In spite of programs like the one in Baltimore, the infant mortality rate in the United States is still appreciably higher than that of other developed countries. "If you look at the haves and have nots, it's getting worse. Many of us fret over things like whether our kids are in the right day-care program. But the families we deal with have much more elemental worries, like living in homes without heat, or not being able to afford formula," says Redding who, while a strong advocate of breast feeding, recognizes that it is not readily accepted in some communities. "In spite of the obstacles they face, there are a lot of really great moms out there, with virtually no resources, raising terrific kids."

For Redding and her husband, family really does come first. "My husband and I both took a year off from medical school after we were married to get to know each other," she says. "We wanted to start things off on the right foot." When she was accepted into the preventive-health program at Johns Hopkins, she deferred her admission for a year in order to care for their first daughter, Hannah, born in 1992. Two years later, her second daughter, Kate, was born. "When I told people at the university that I was pregnant, I would hear, `But what will that do to your career?' I told them that it would actually help my career, because my focus was on mothers and children," says Redding. "They came around in the end.

"My family is my top priority, but that doesn't mean I let my career slide," she adds. "It's very much a juggling act to have a family and career, but it is doable. I always felt, `So what if I ended up getting a degree two years later than otherwise.' In the end, a year or two, one way or the other, doesn't make much difference."

After she earned her degree at Johns Hopkins in 1997, Redding and her family moved to Mansfield, Ohio, where she works between twenty and twenty-five hours per week for the Ohio Department of Health as the medical director for the Bureau of Children and Family Health Services, which oversees the management of both Title V (maternal and child health) and Title X (family planning) federal block-grant programs for the state. When she took the job, she was already pregnant with her third child, a son, David, who was born in February 1999.

In addition to her job and home responsibilities, Redding spends about eight hours each week volunteering for Community Health Access Program in Mansfield. "Under this model, a pregnant woman gets a visit every two weeks and then, close to the end, every week," she says. "The peer Community Health Advisers are trained to assess if there are any social, medical, or financial problems and then make appropriate referrals.

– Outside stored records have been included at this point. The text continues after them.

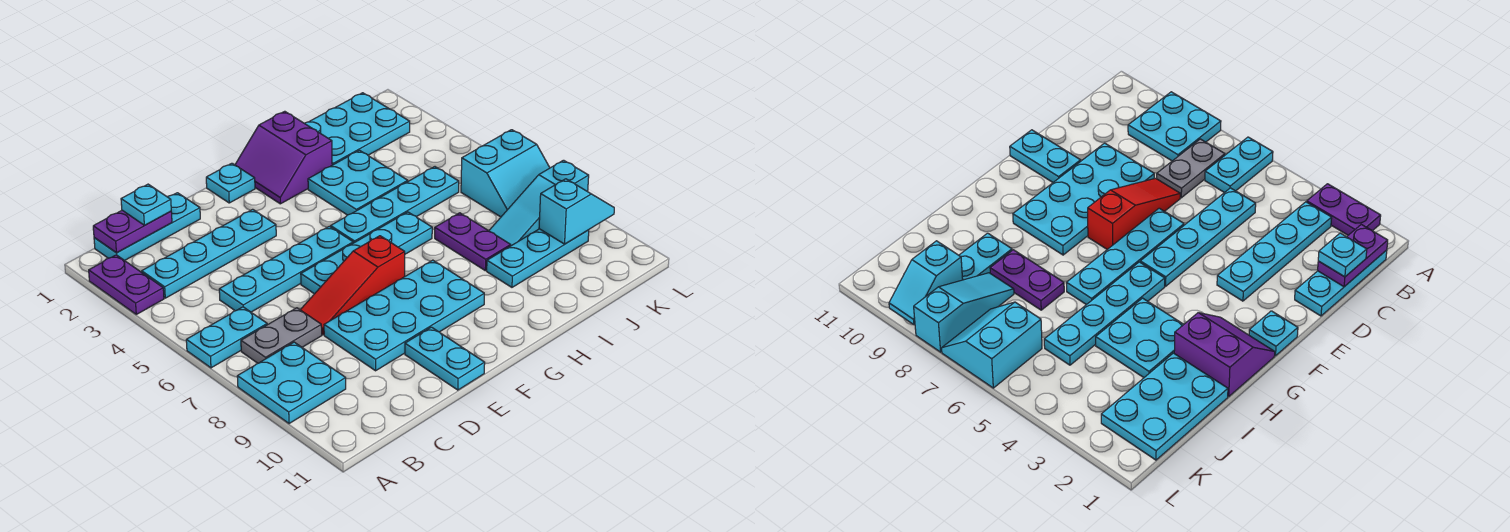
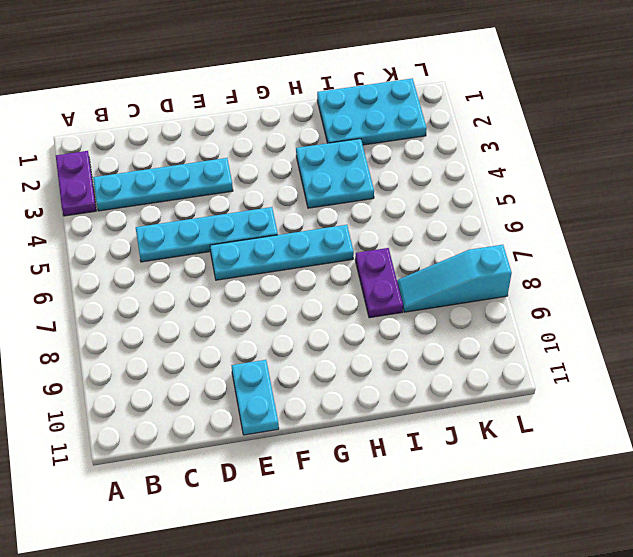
none -> cyan plate A6:B6 level 1
none -> cyan plate A8:B9 level 1
none -> cyan plate B1:D1 level 1

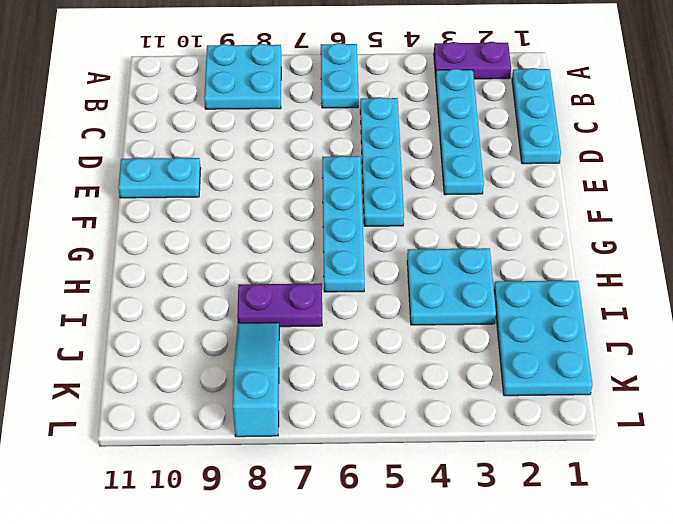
none -> grey plate B7:C7 level 1
none -> red slope D7:F7 level 1 top F
none -> cyan plate D8:G9 level 1

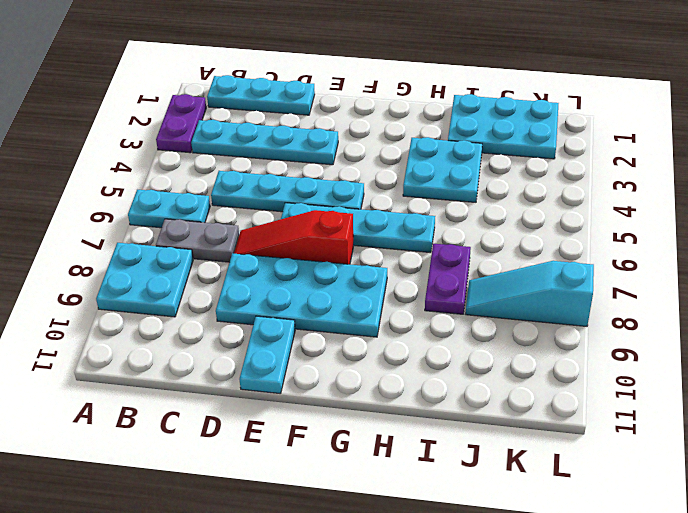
none -> cyan plate F1 level 1
none -> purple slope G1:H2 level 1 top H
none -> cyan plate G5:J5 level 1

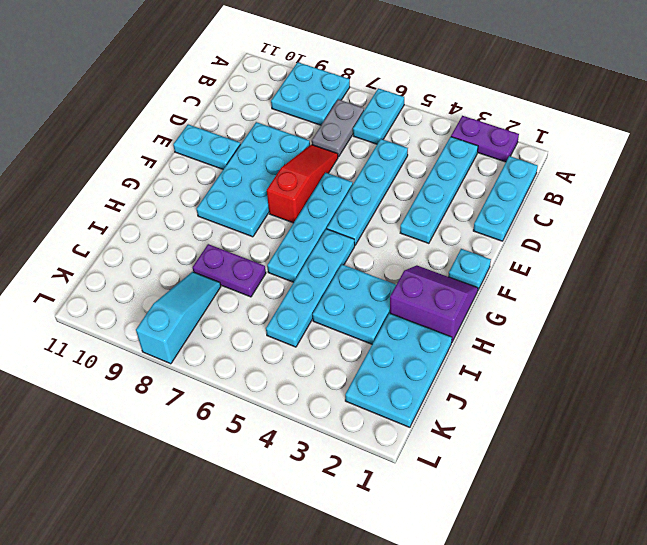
none -> cyan plate I9:K9 level 1
none -> cyan slope K6:L7 level 1 top 6
none -> purple plate B1:C1 level 2

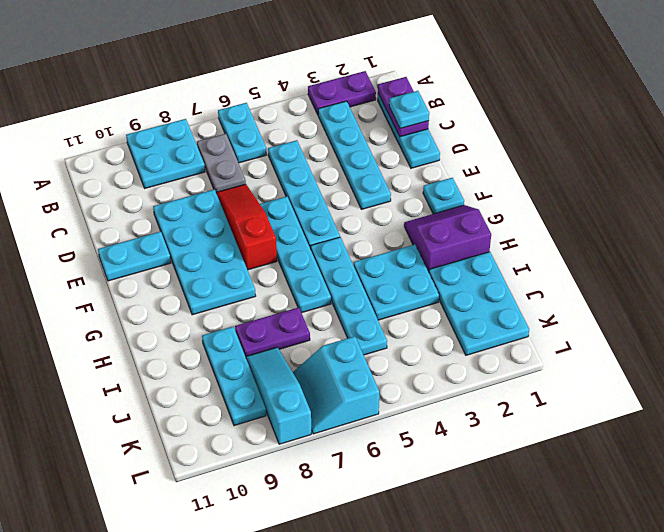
none -> cyan slope K9:L9 level 2 top K

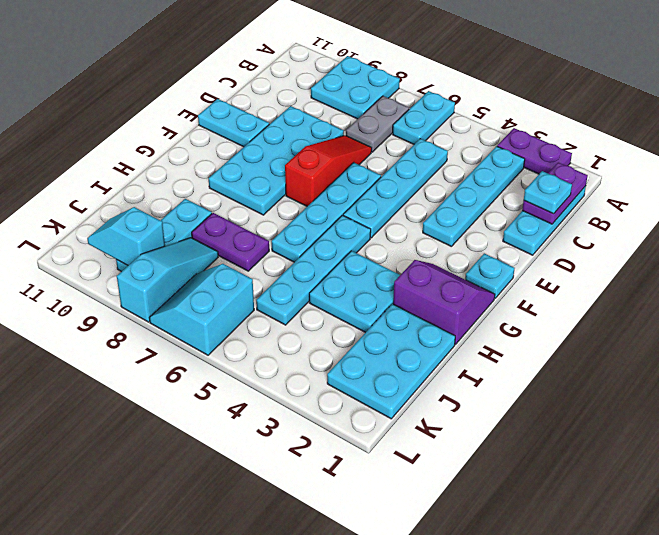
cyan slope K9:K10 level 2 top 9 -> cyan slope K9:L9 level 2 top K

We're the only program in the country like this that bills for its services. In our case, the changes in the welfare structure have actually worked to the benefit of the program's recipients.

"Although I miss aspects of clinical work, it's best for our family right now not to have two people on call at night," says Redding, whose husband is a pediatrician. "I feel very good about the work I do. I felt worse when I was a regular physician in an emergency room and saw abused or neglected kids. There really wasn't much I could do about their situation. Being able to do something ahead of time is much better."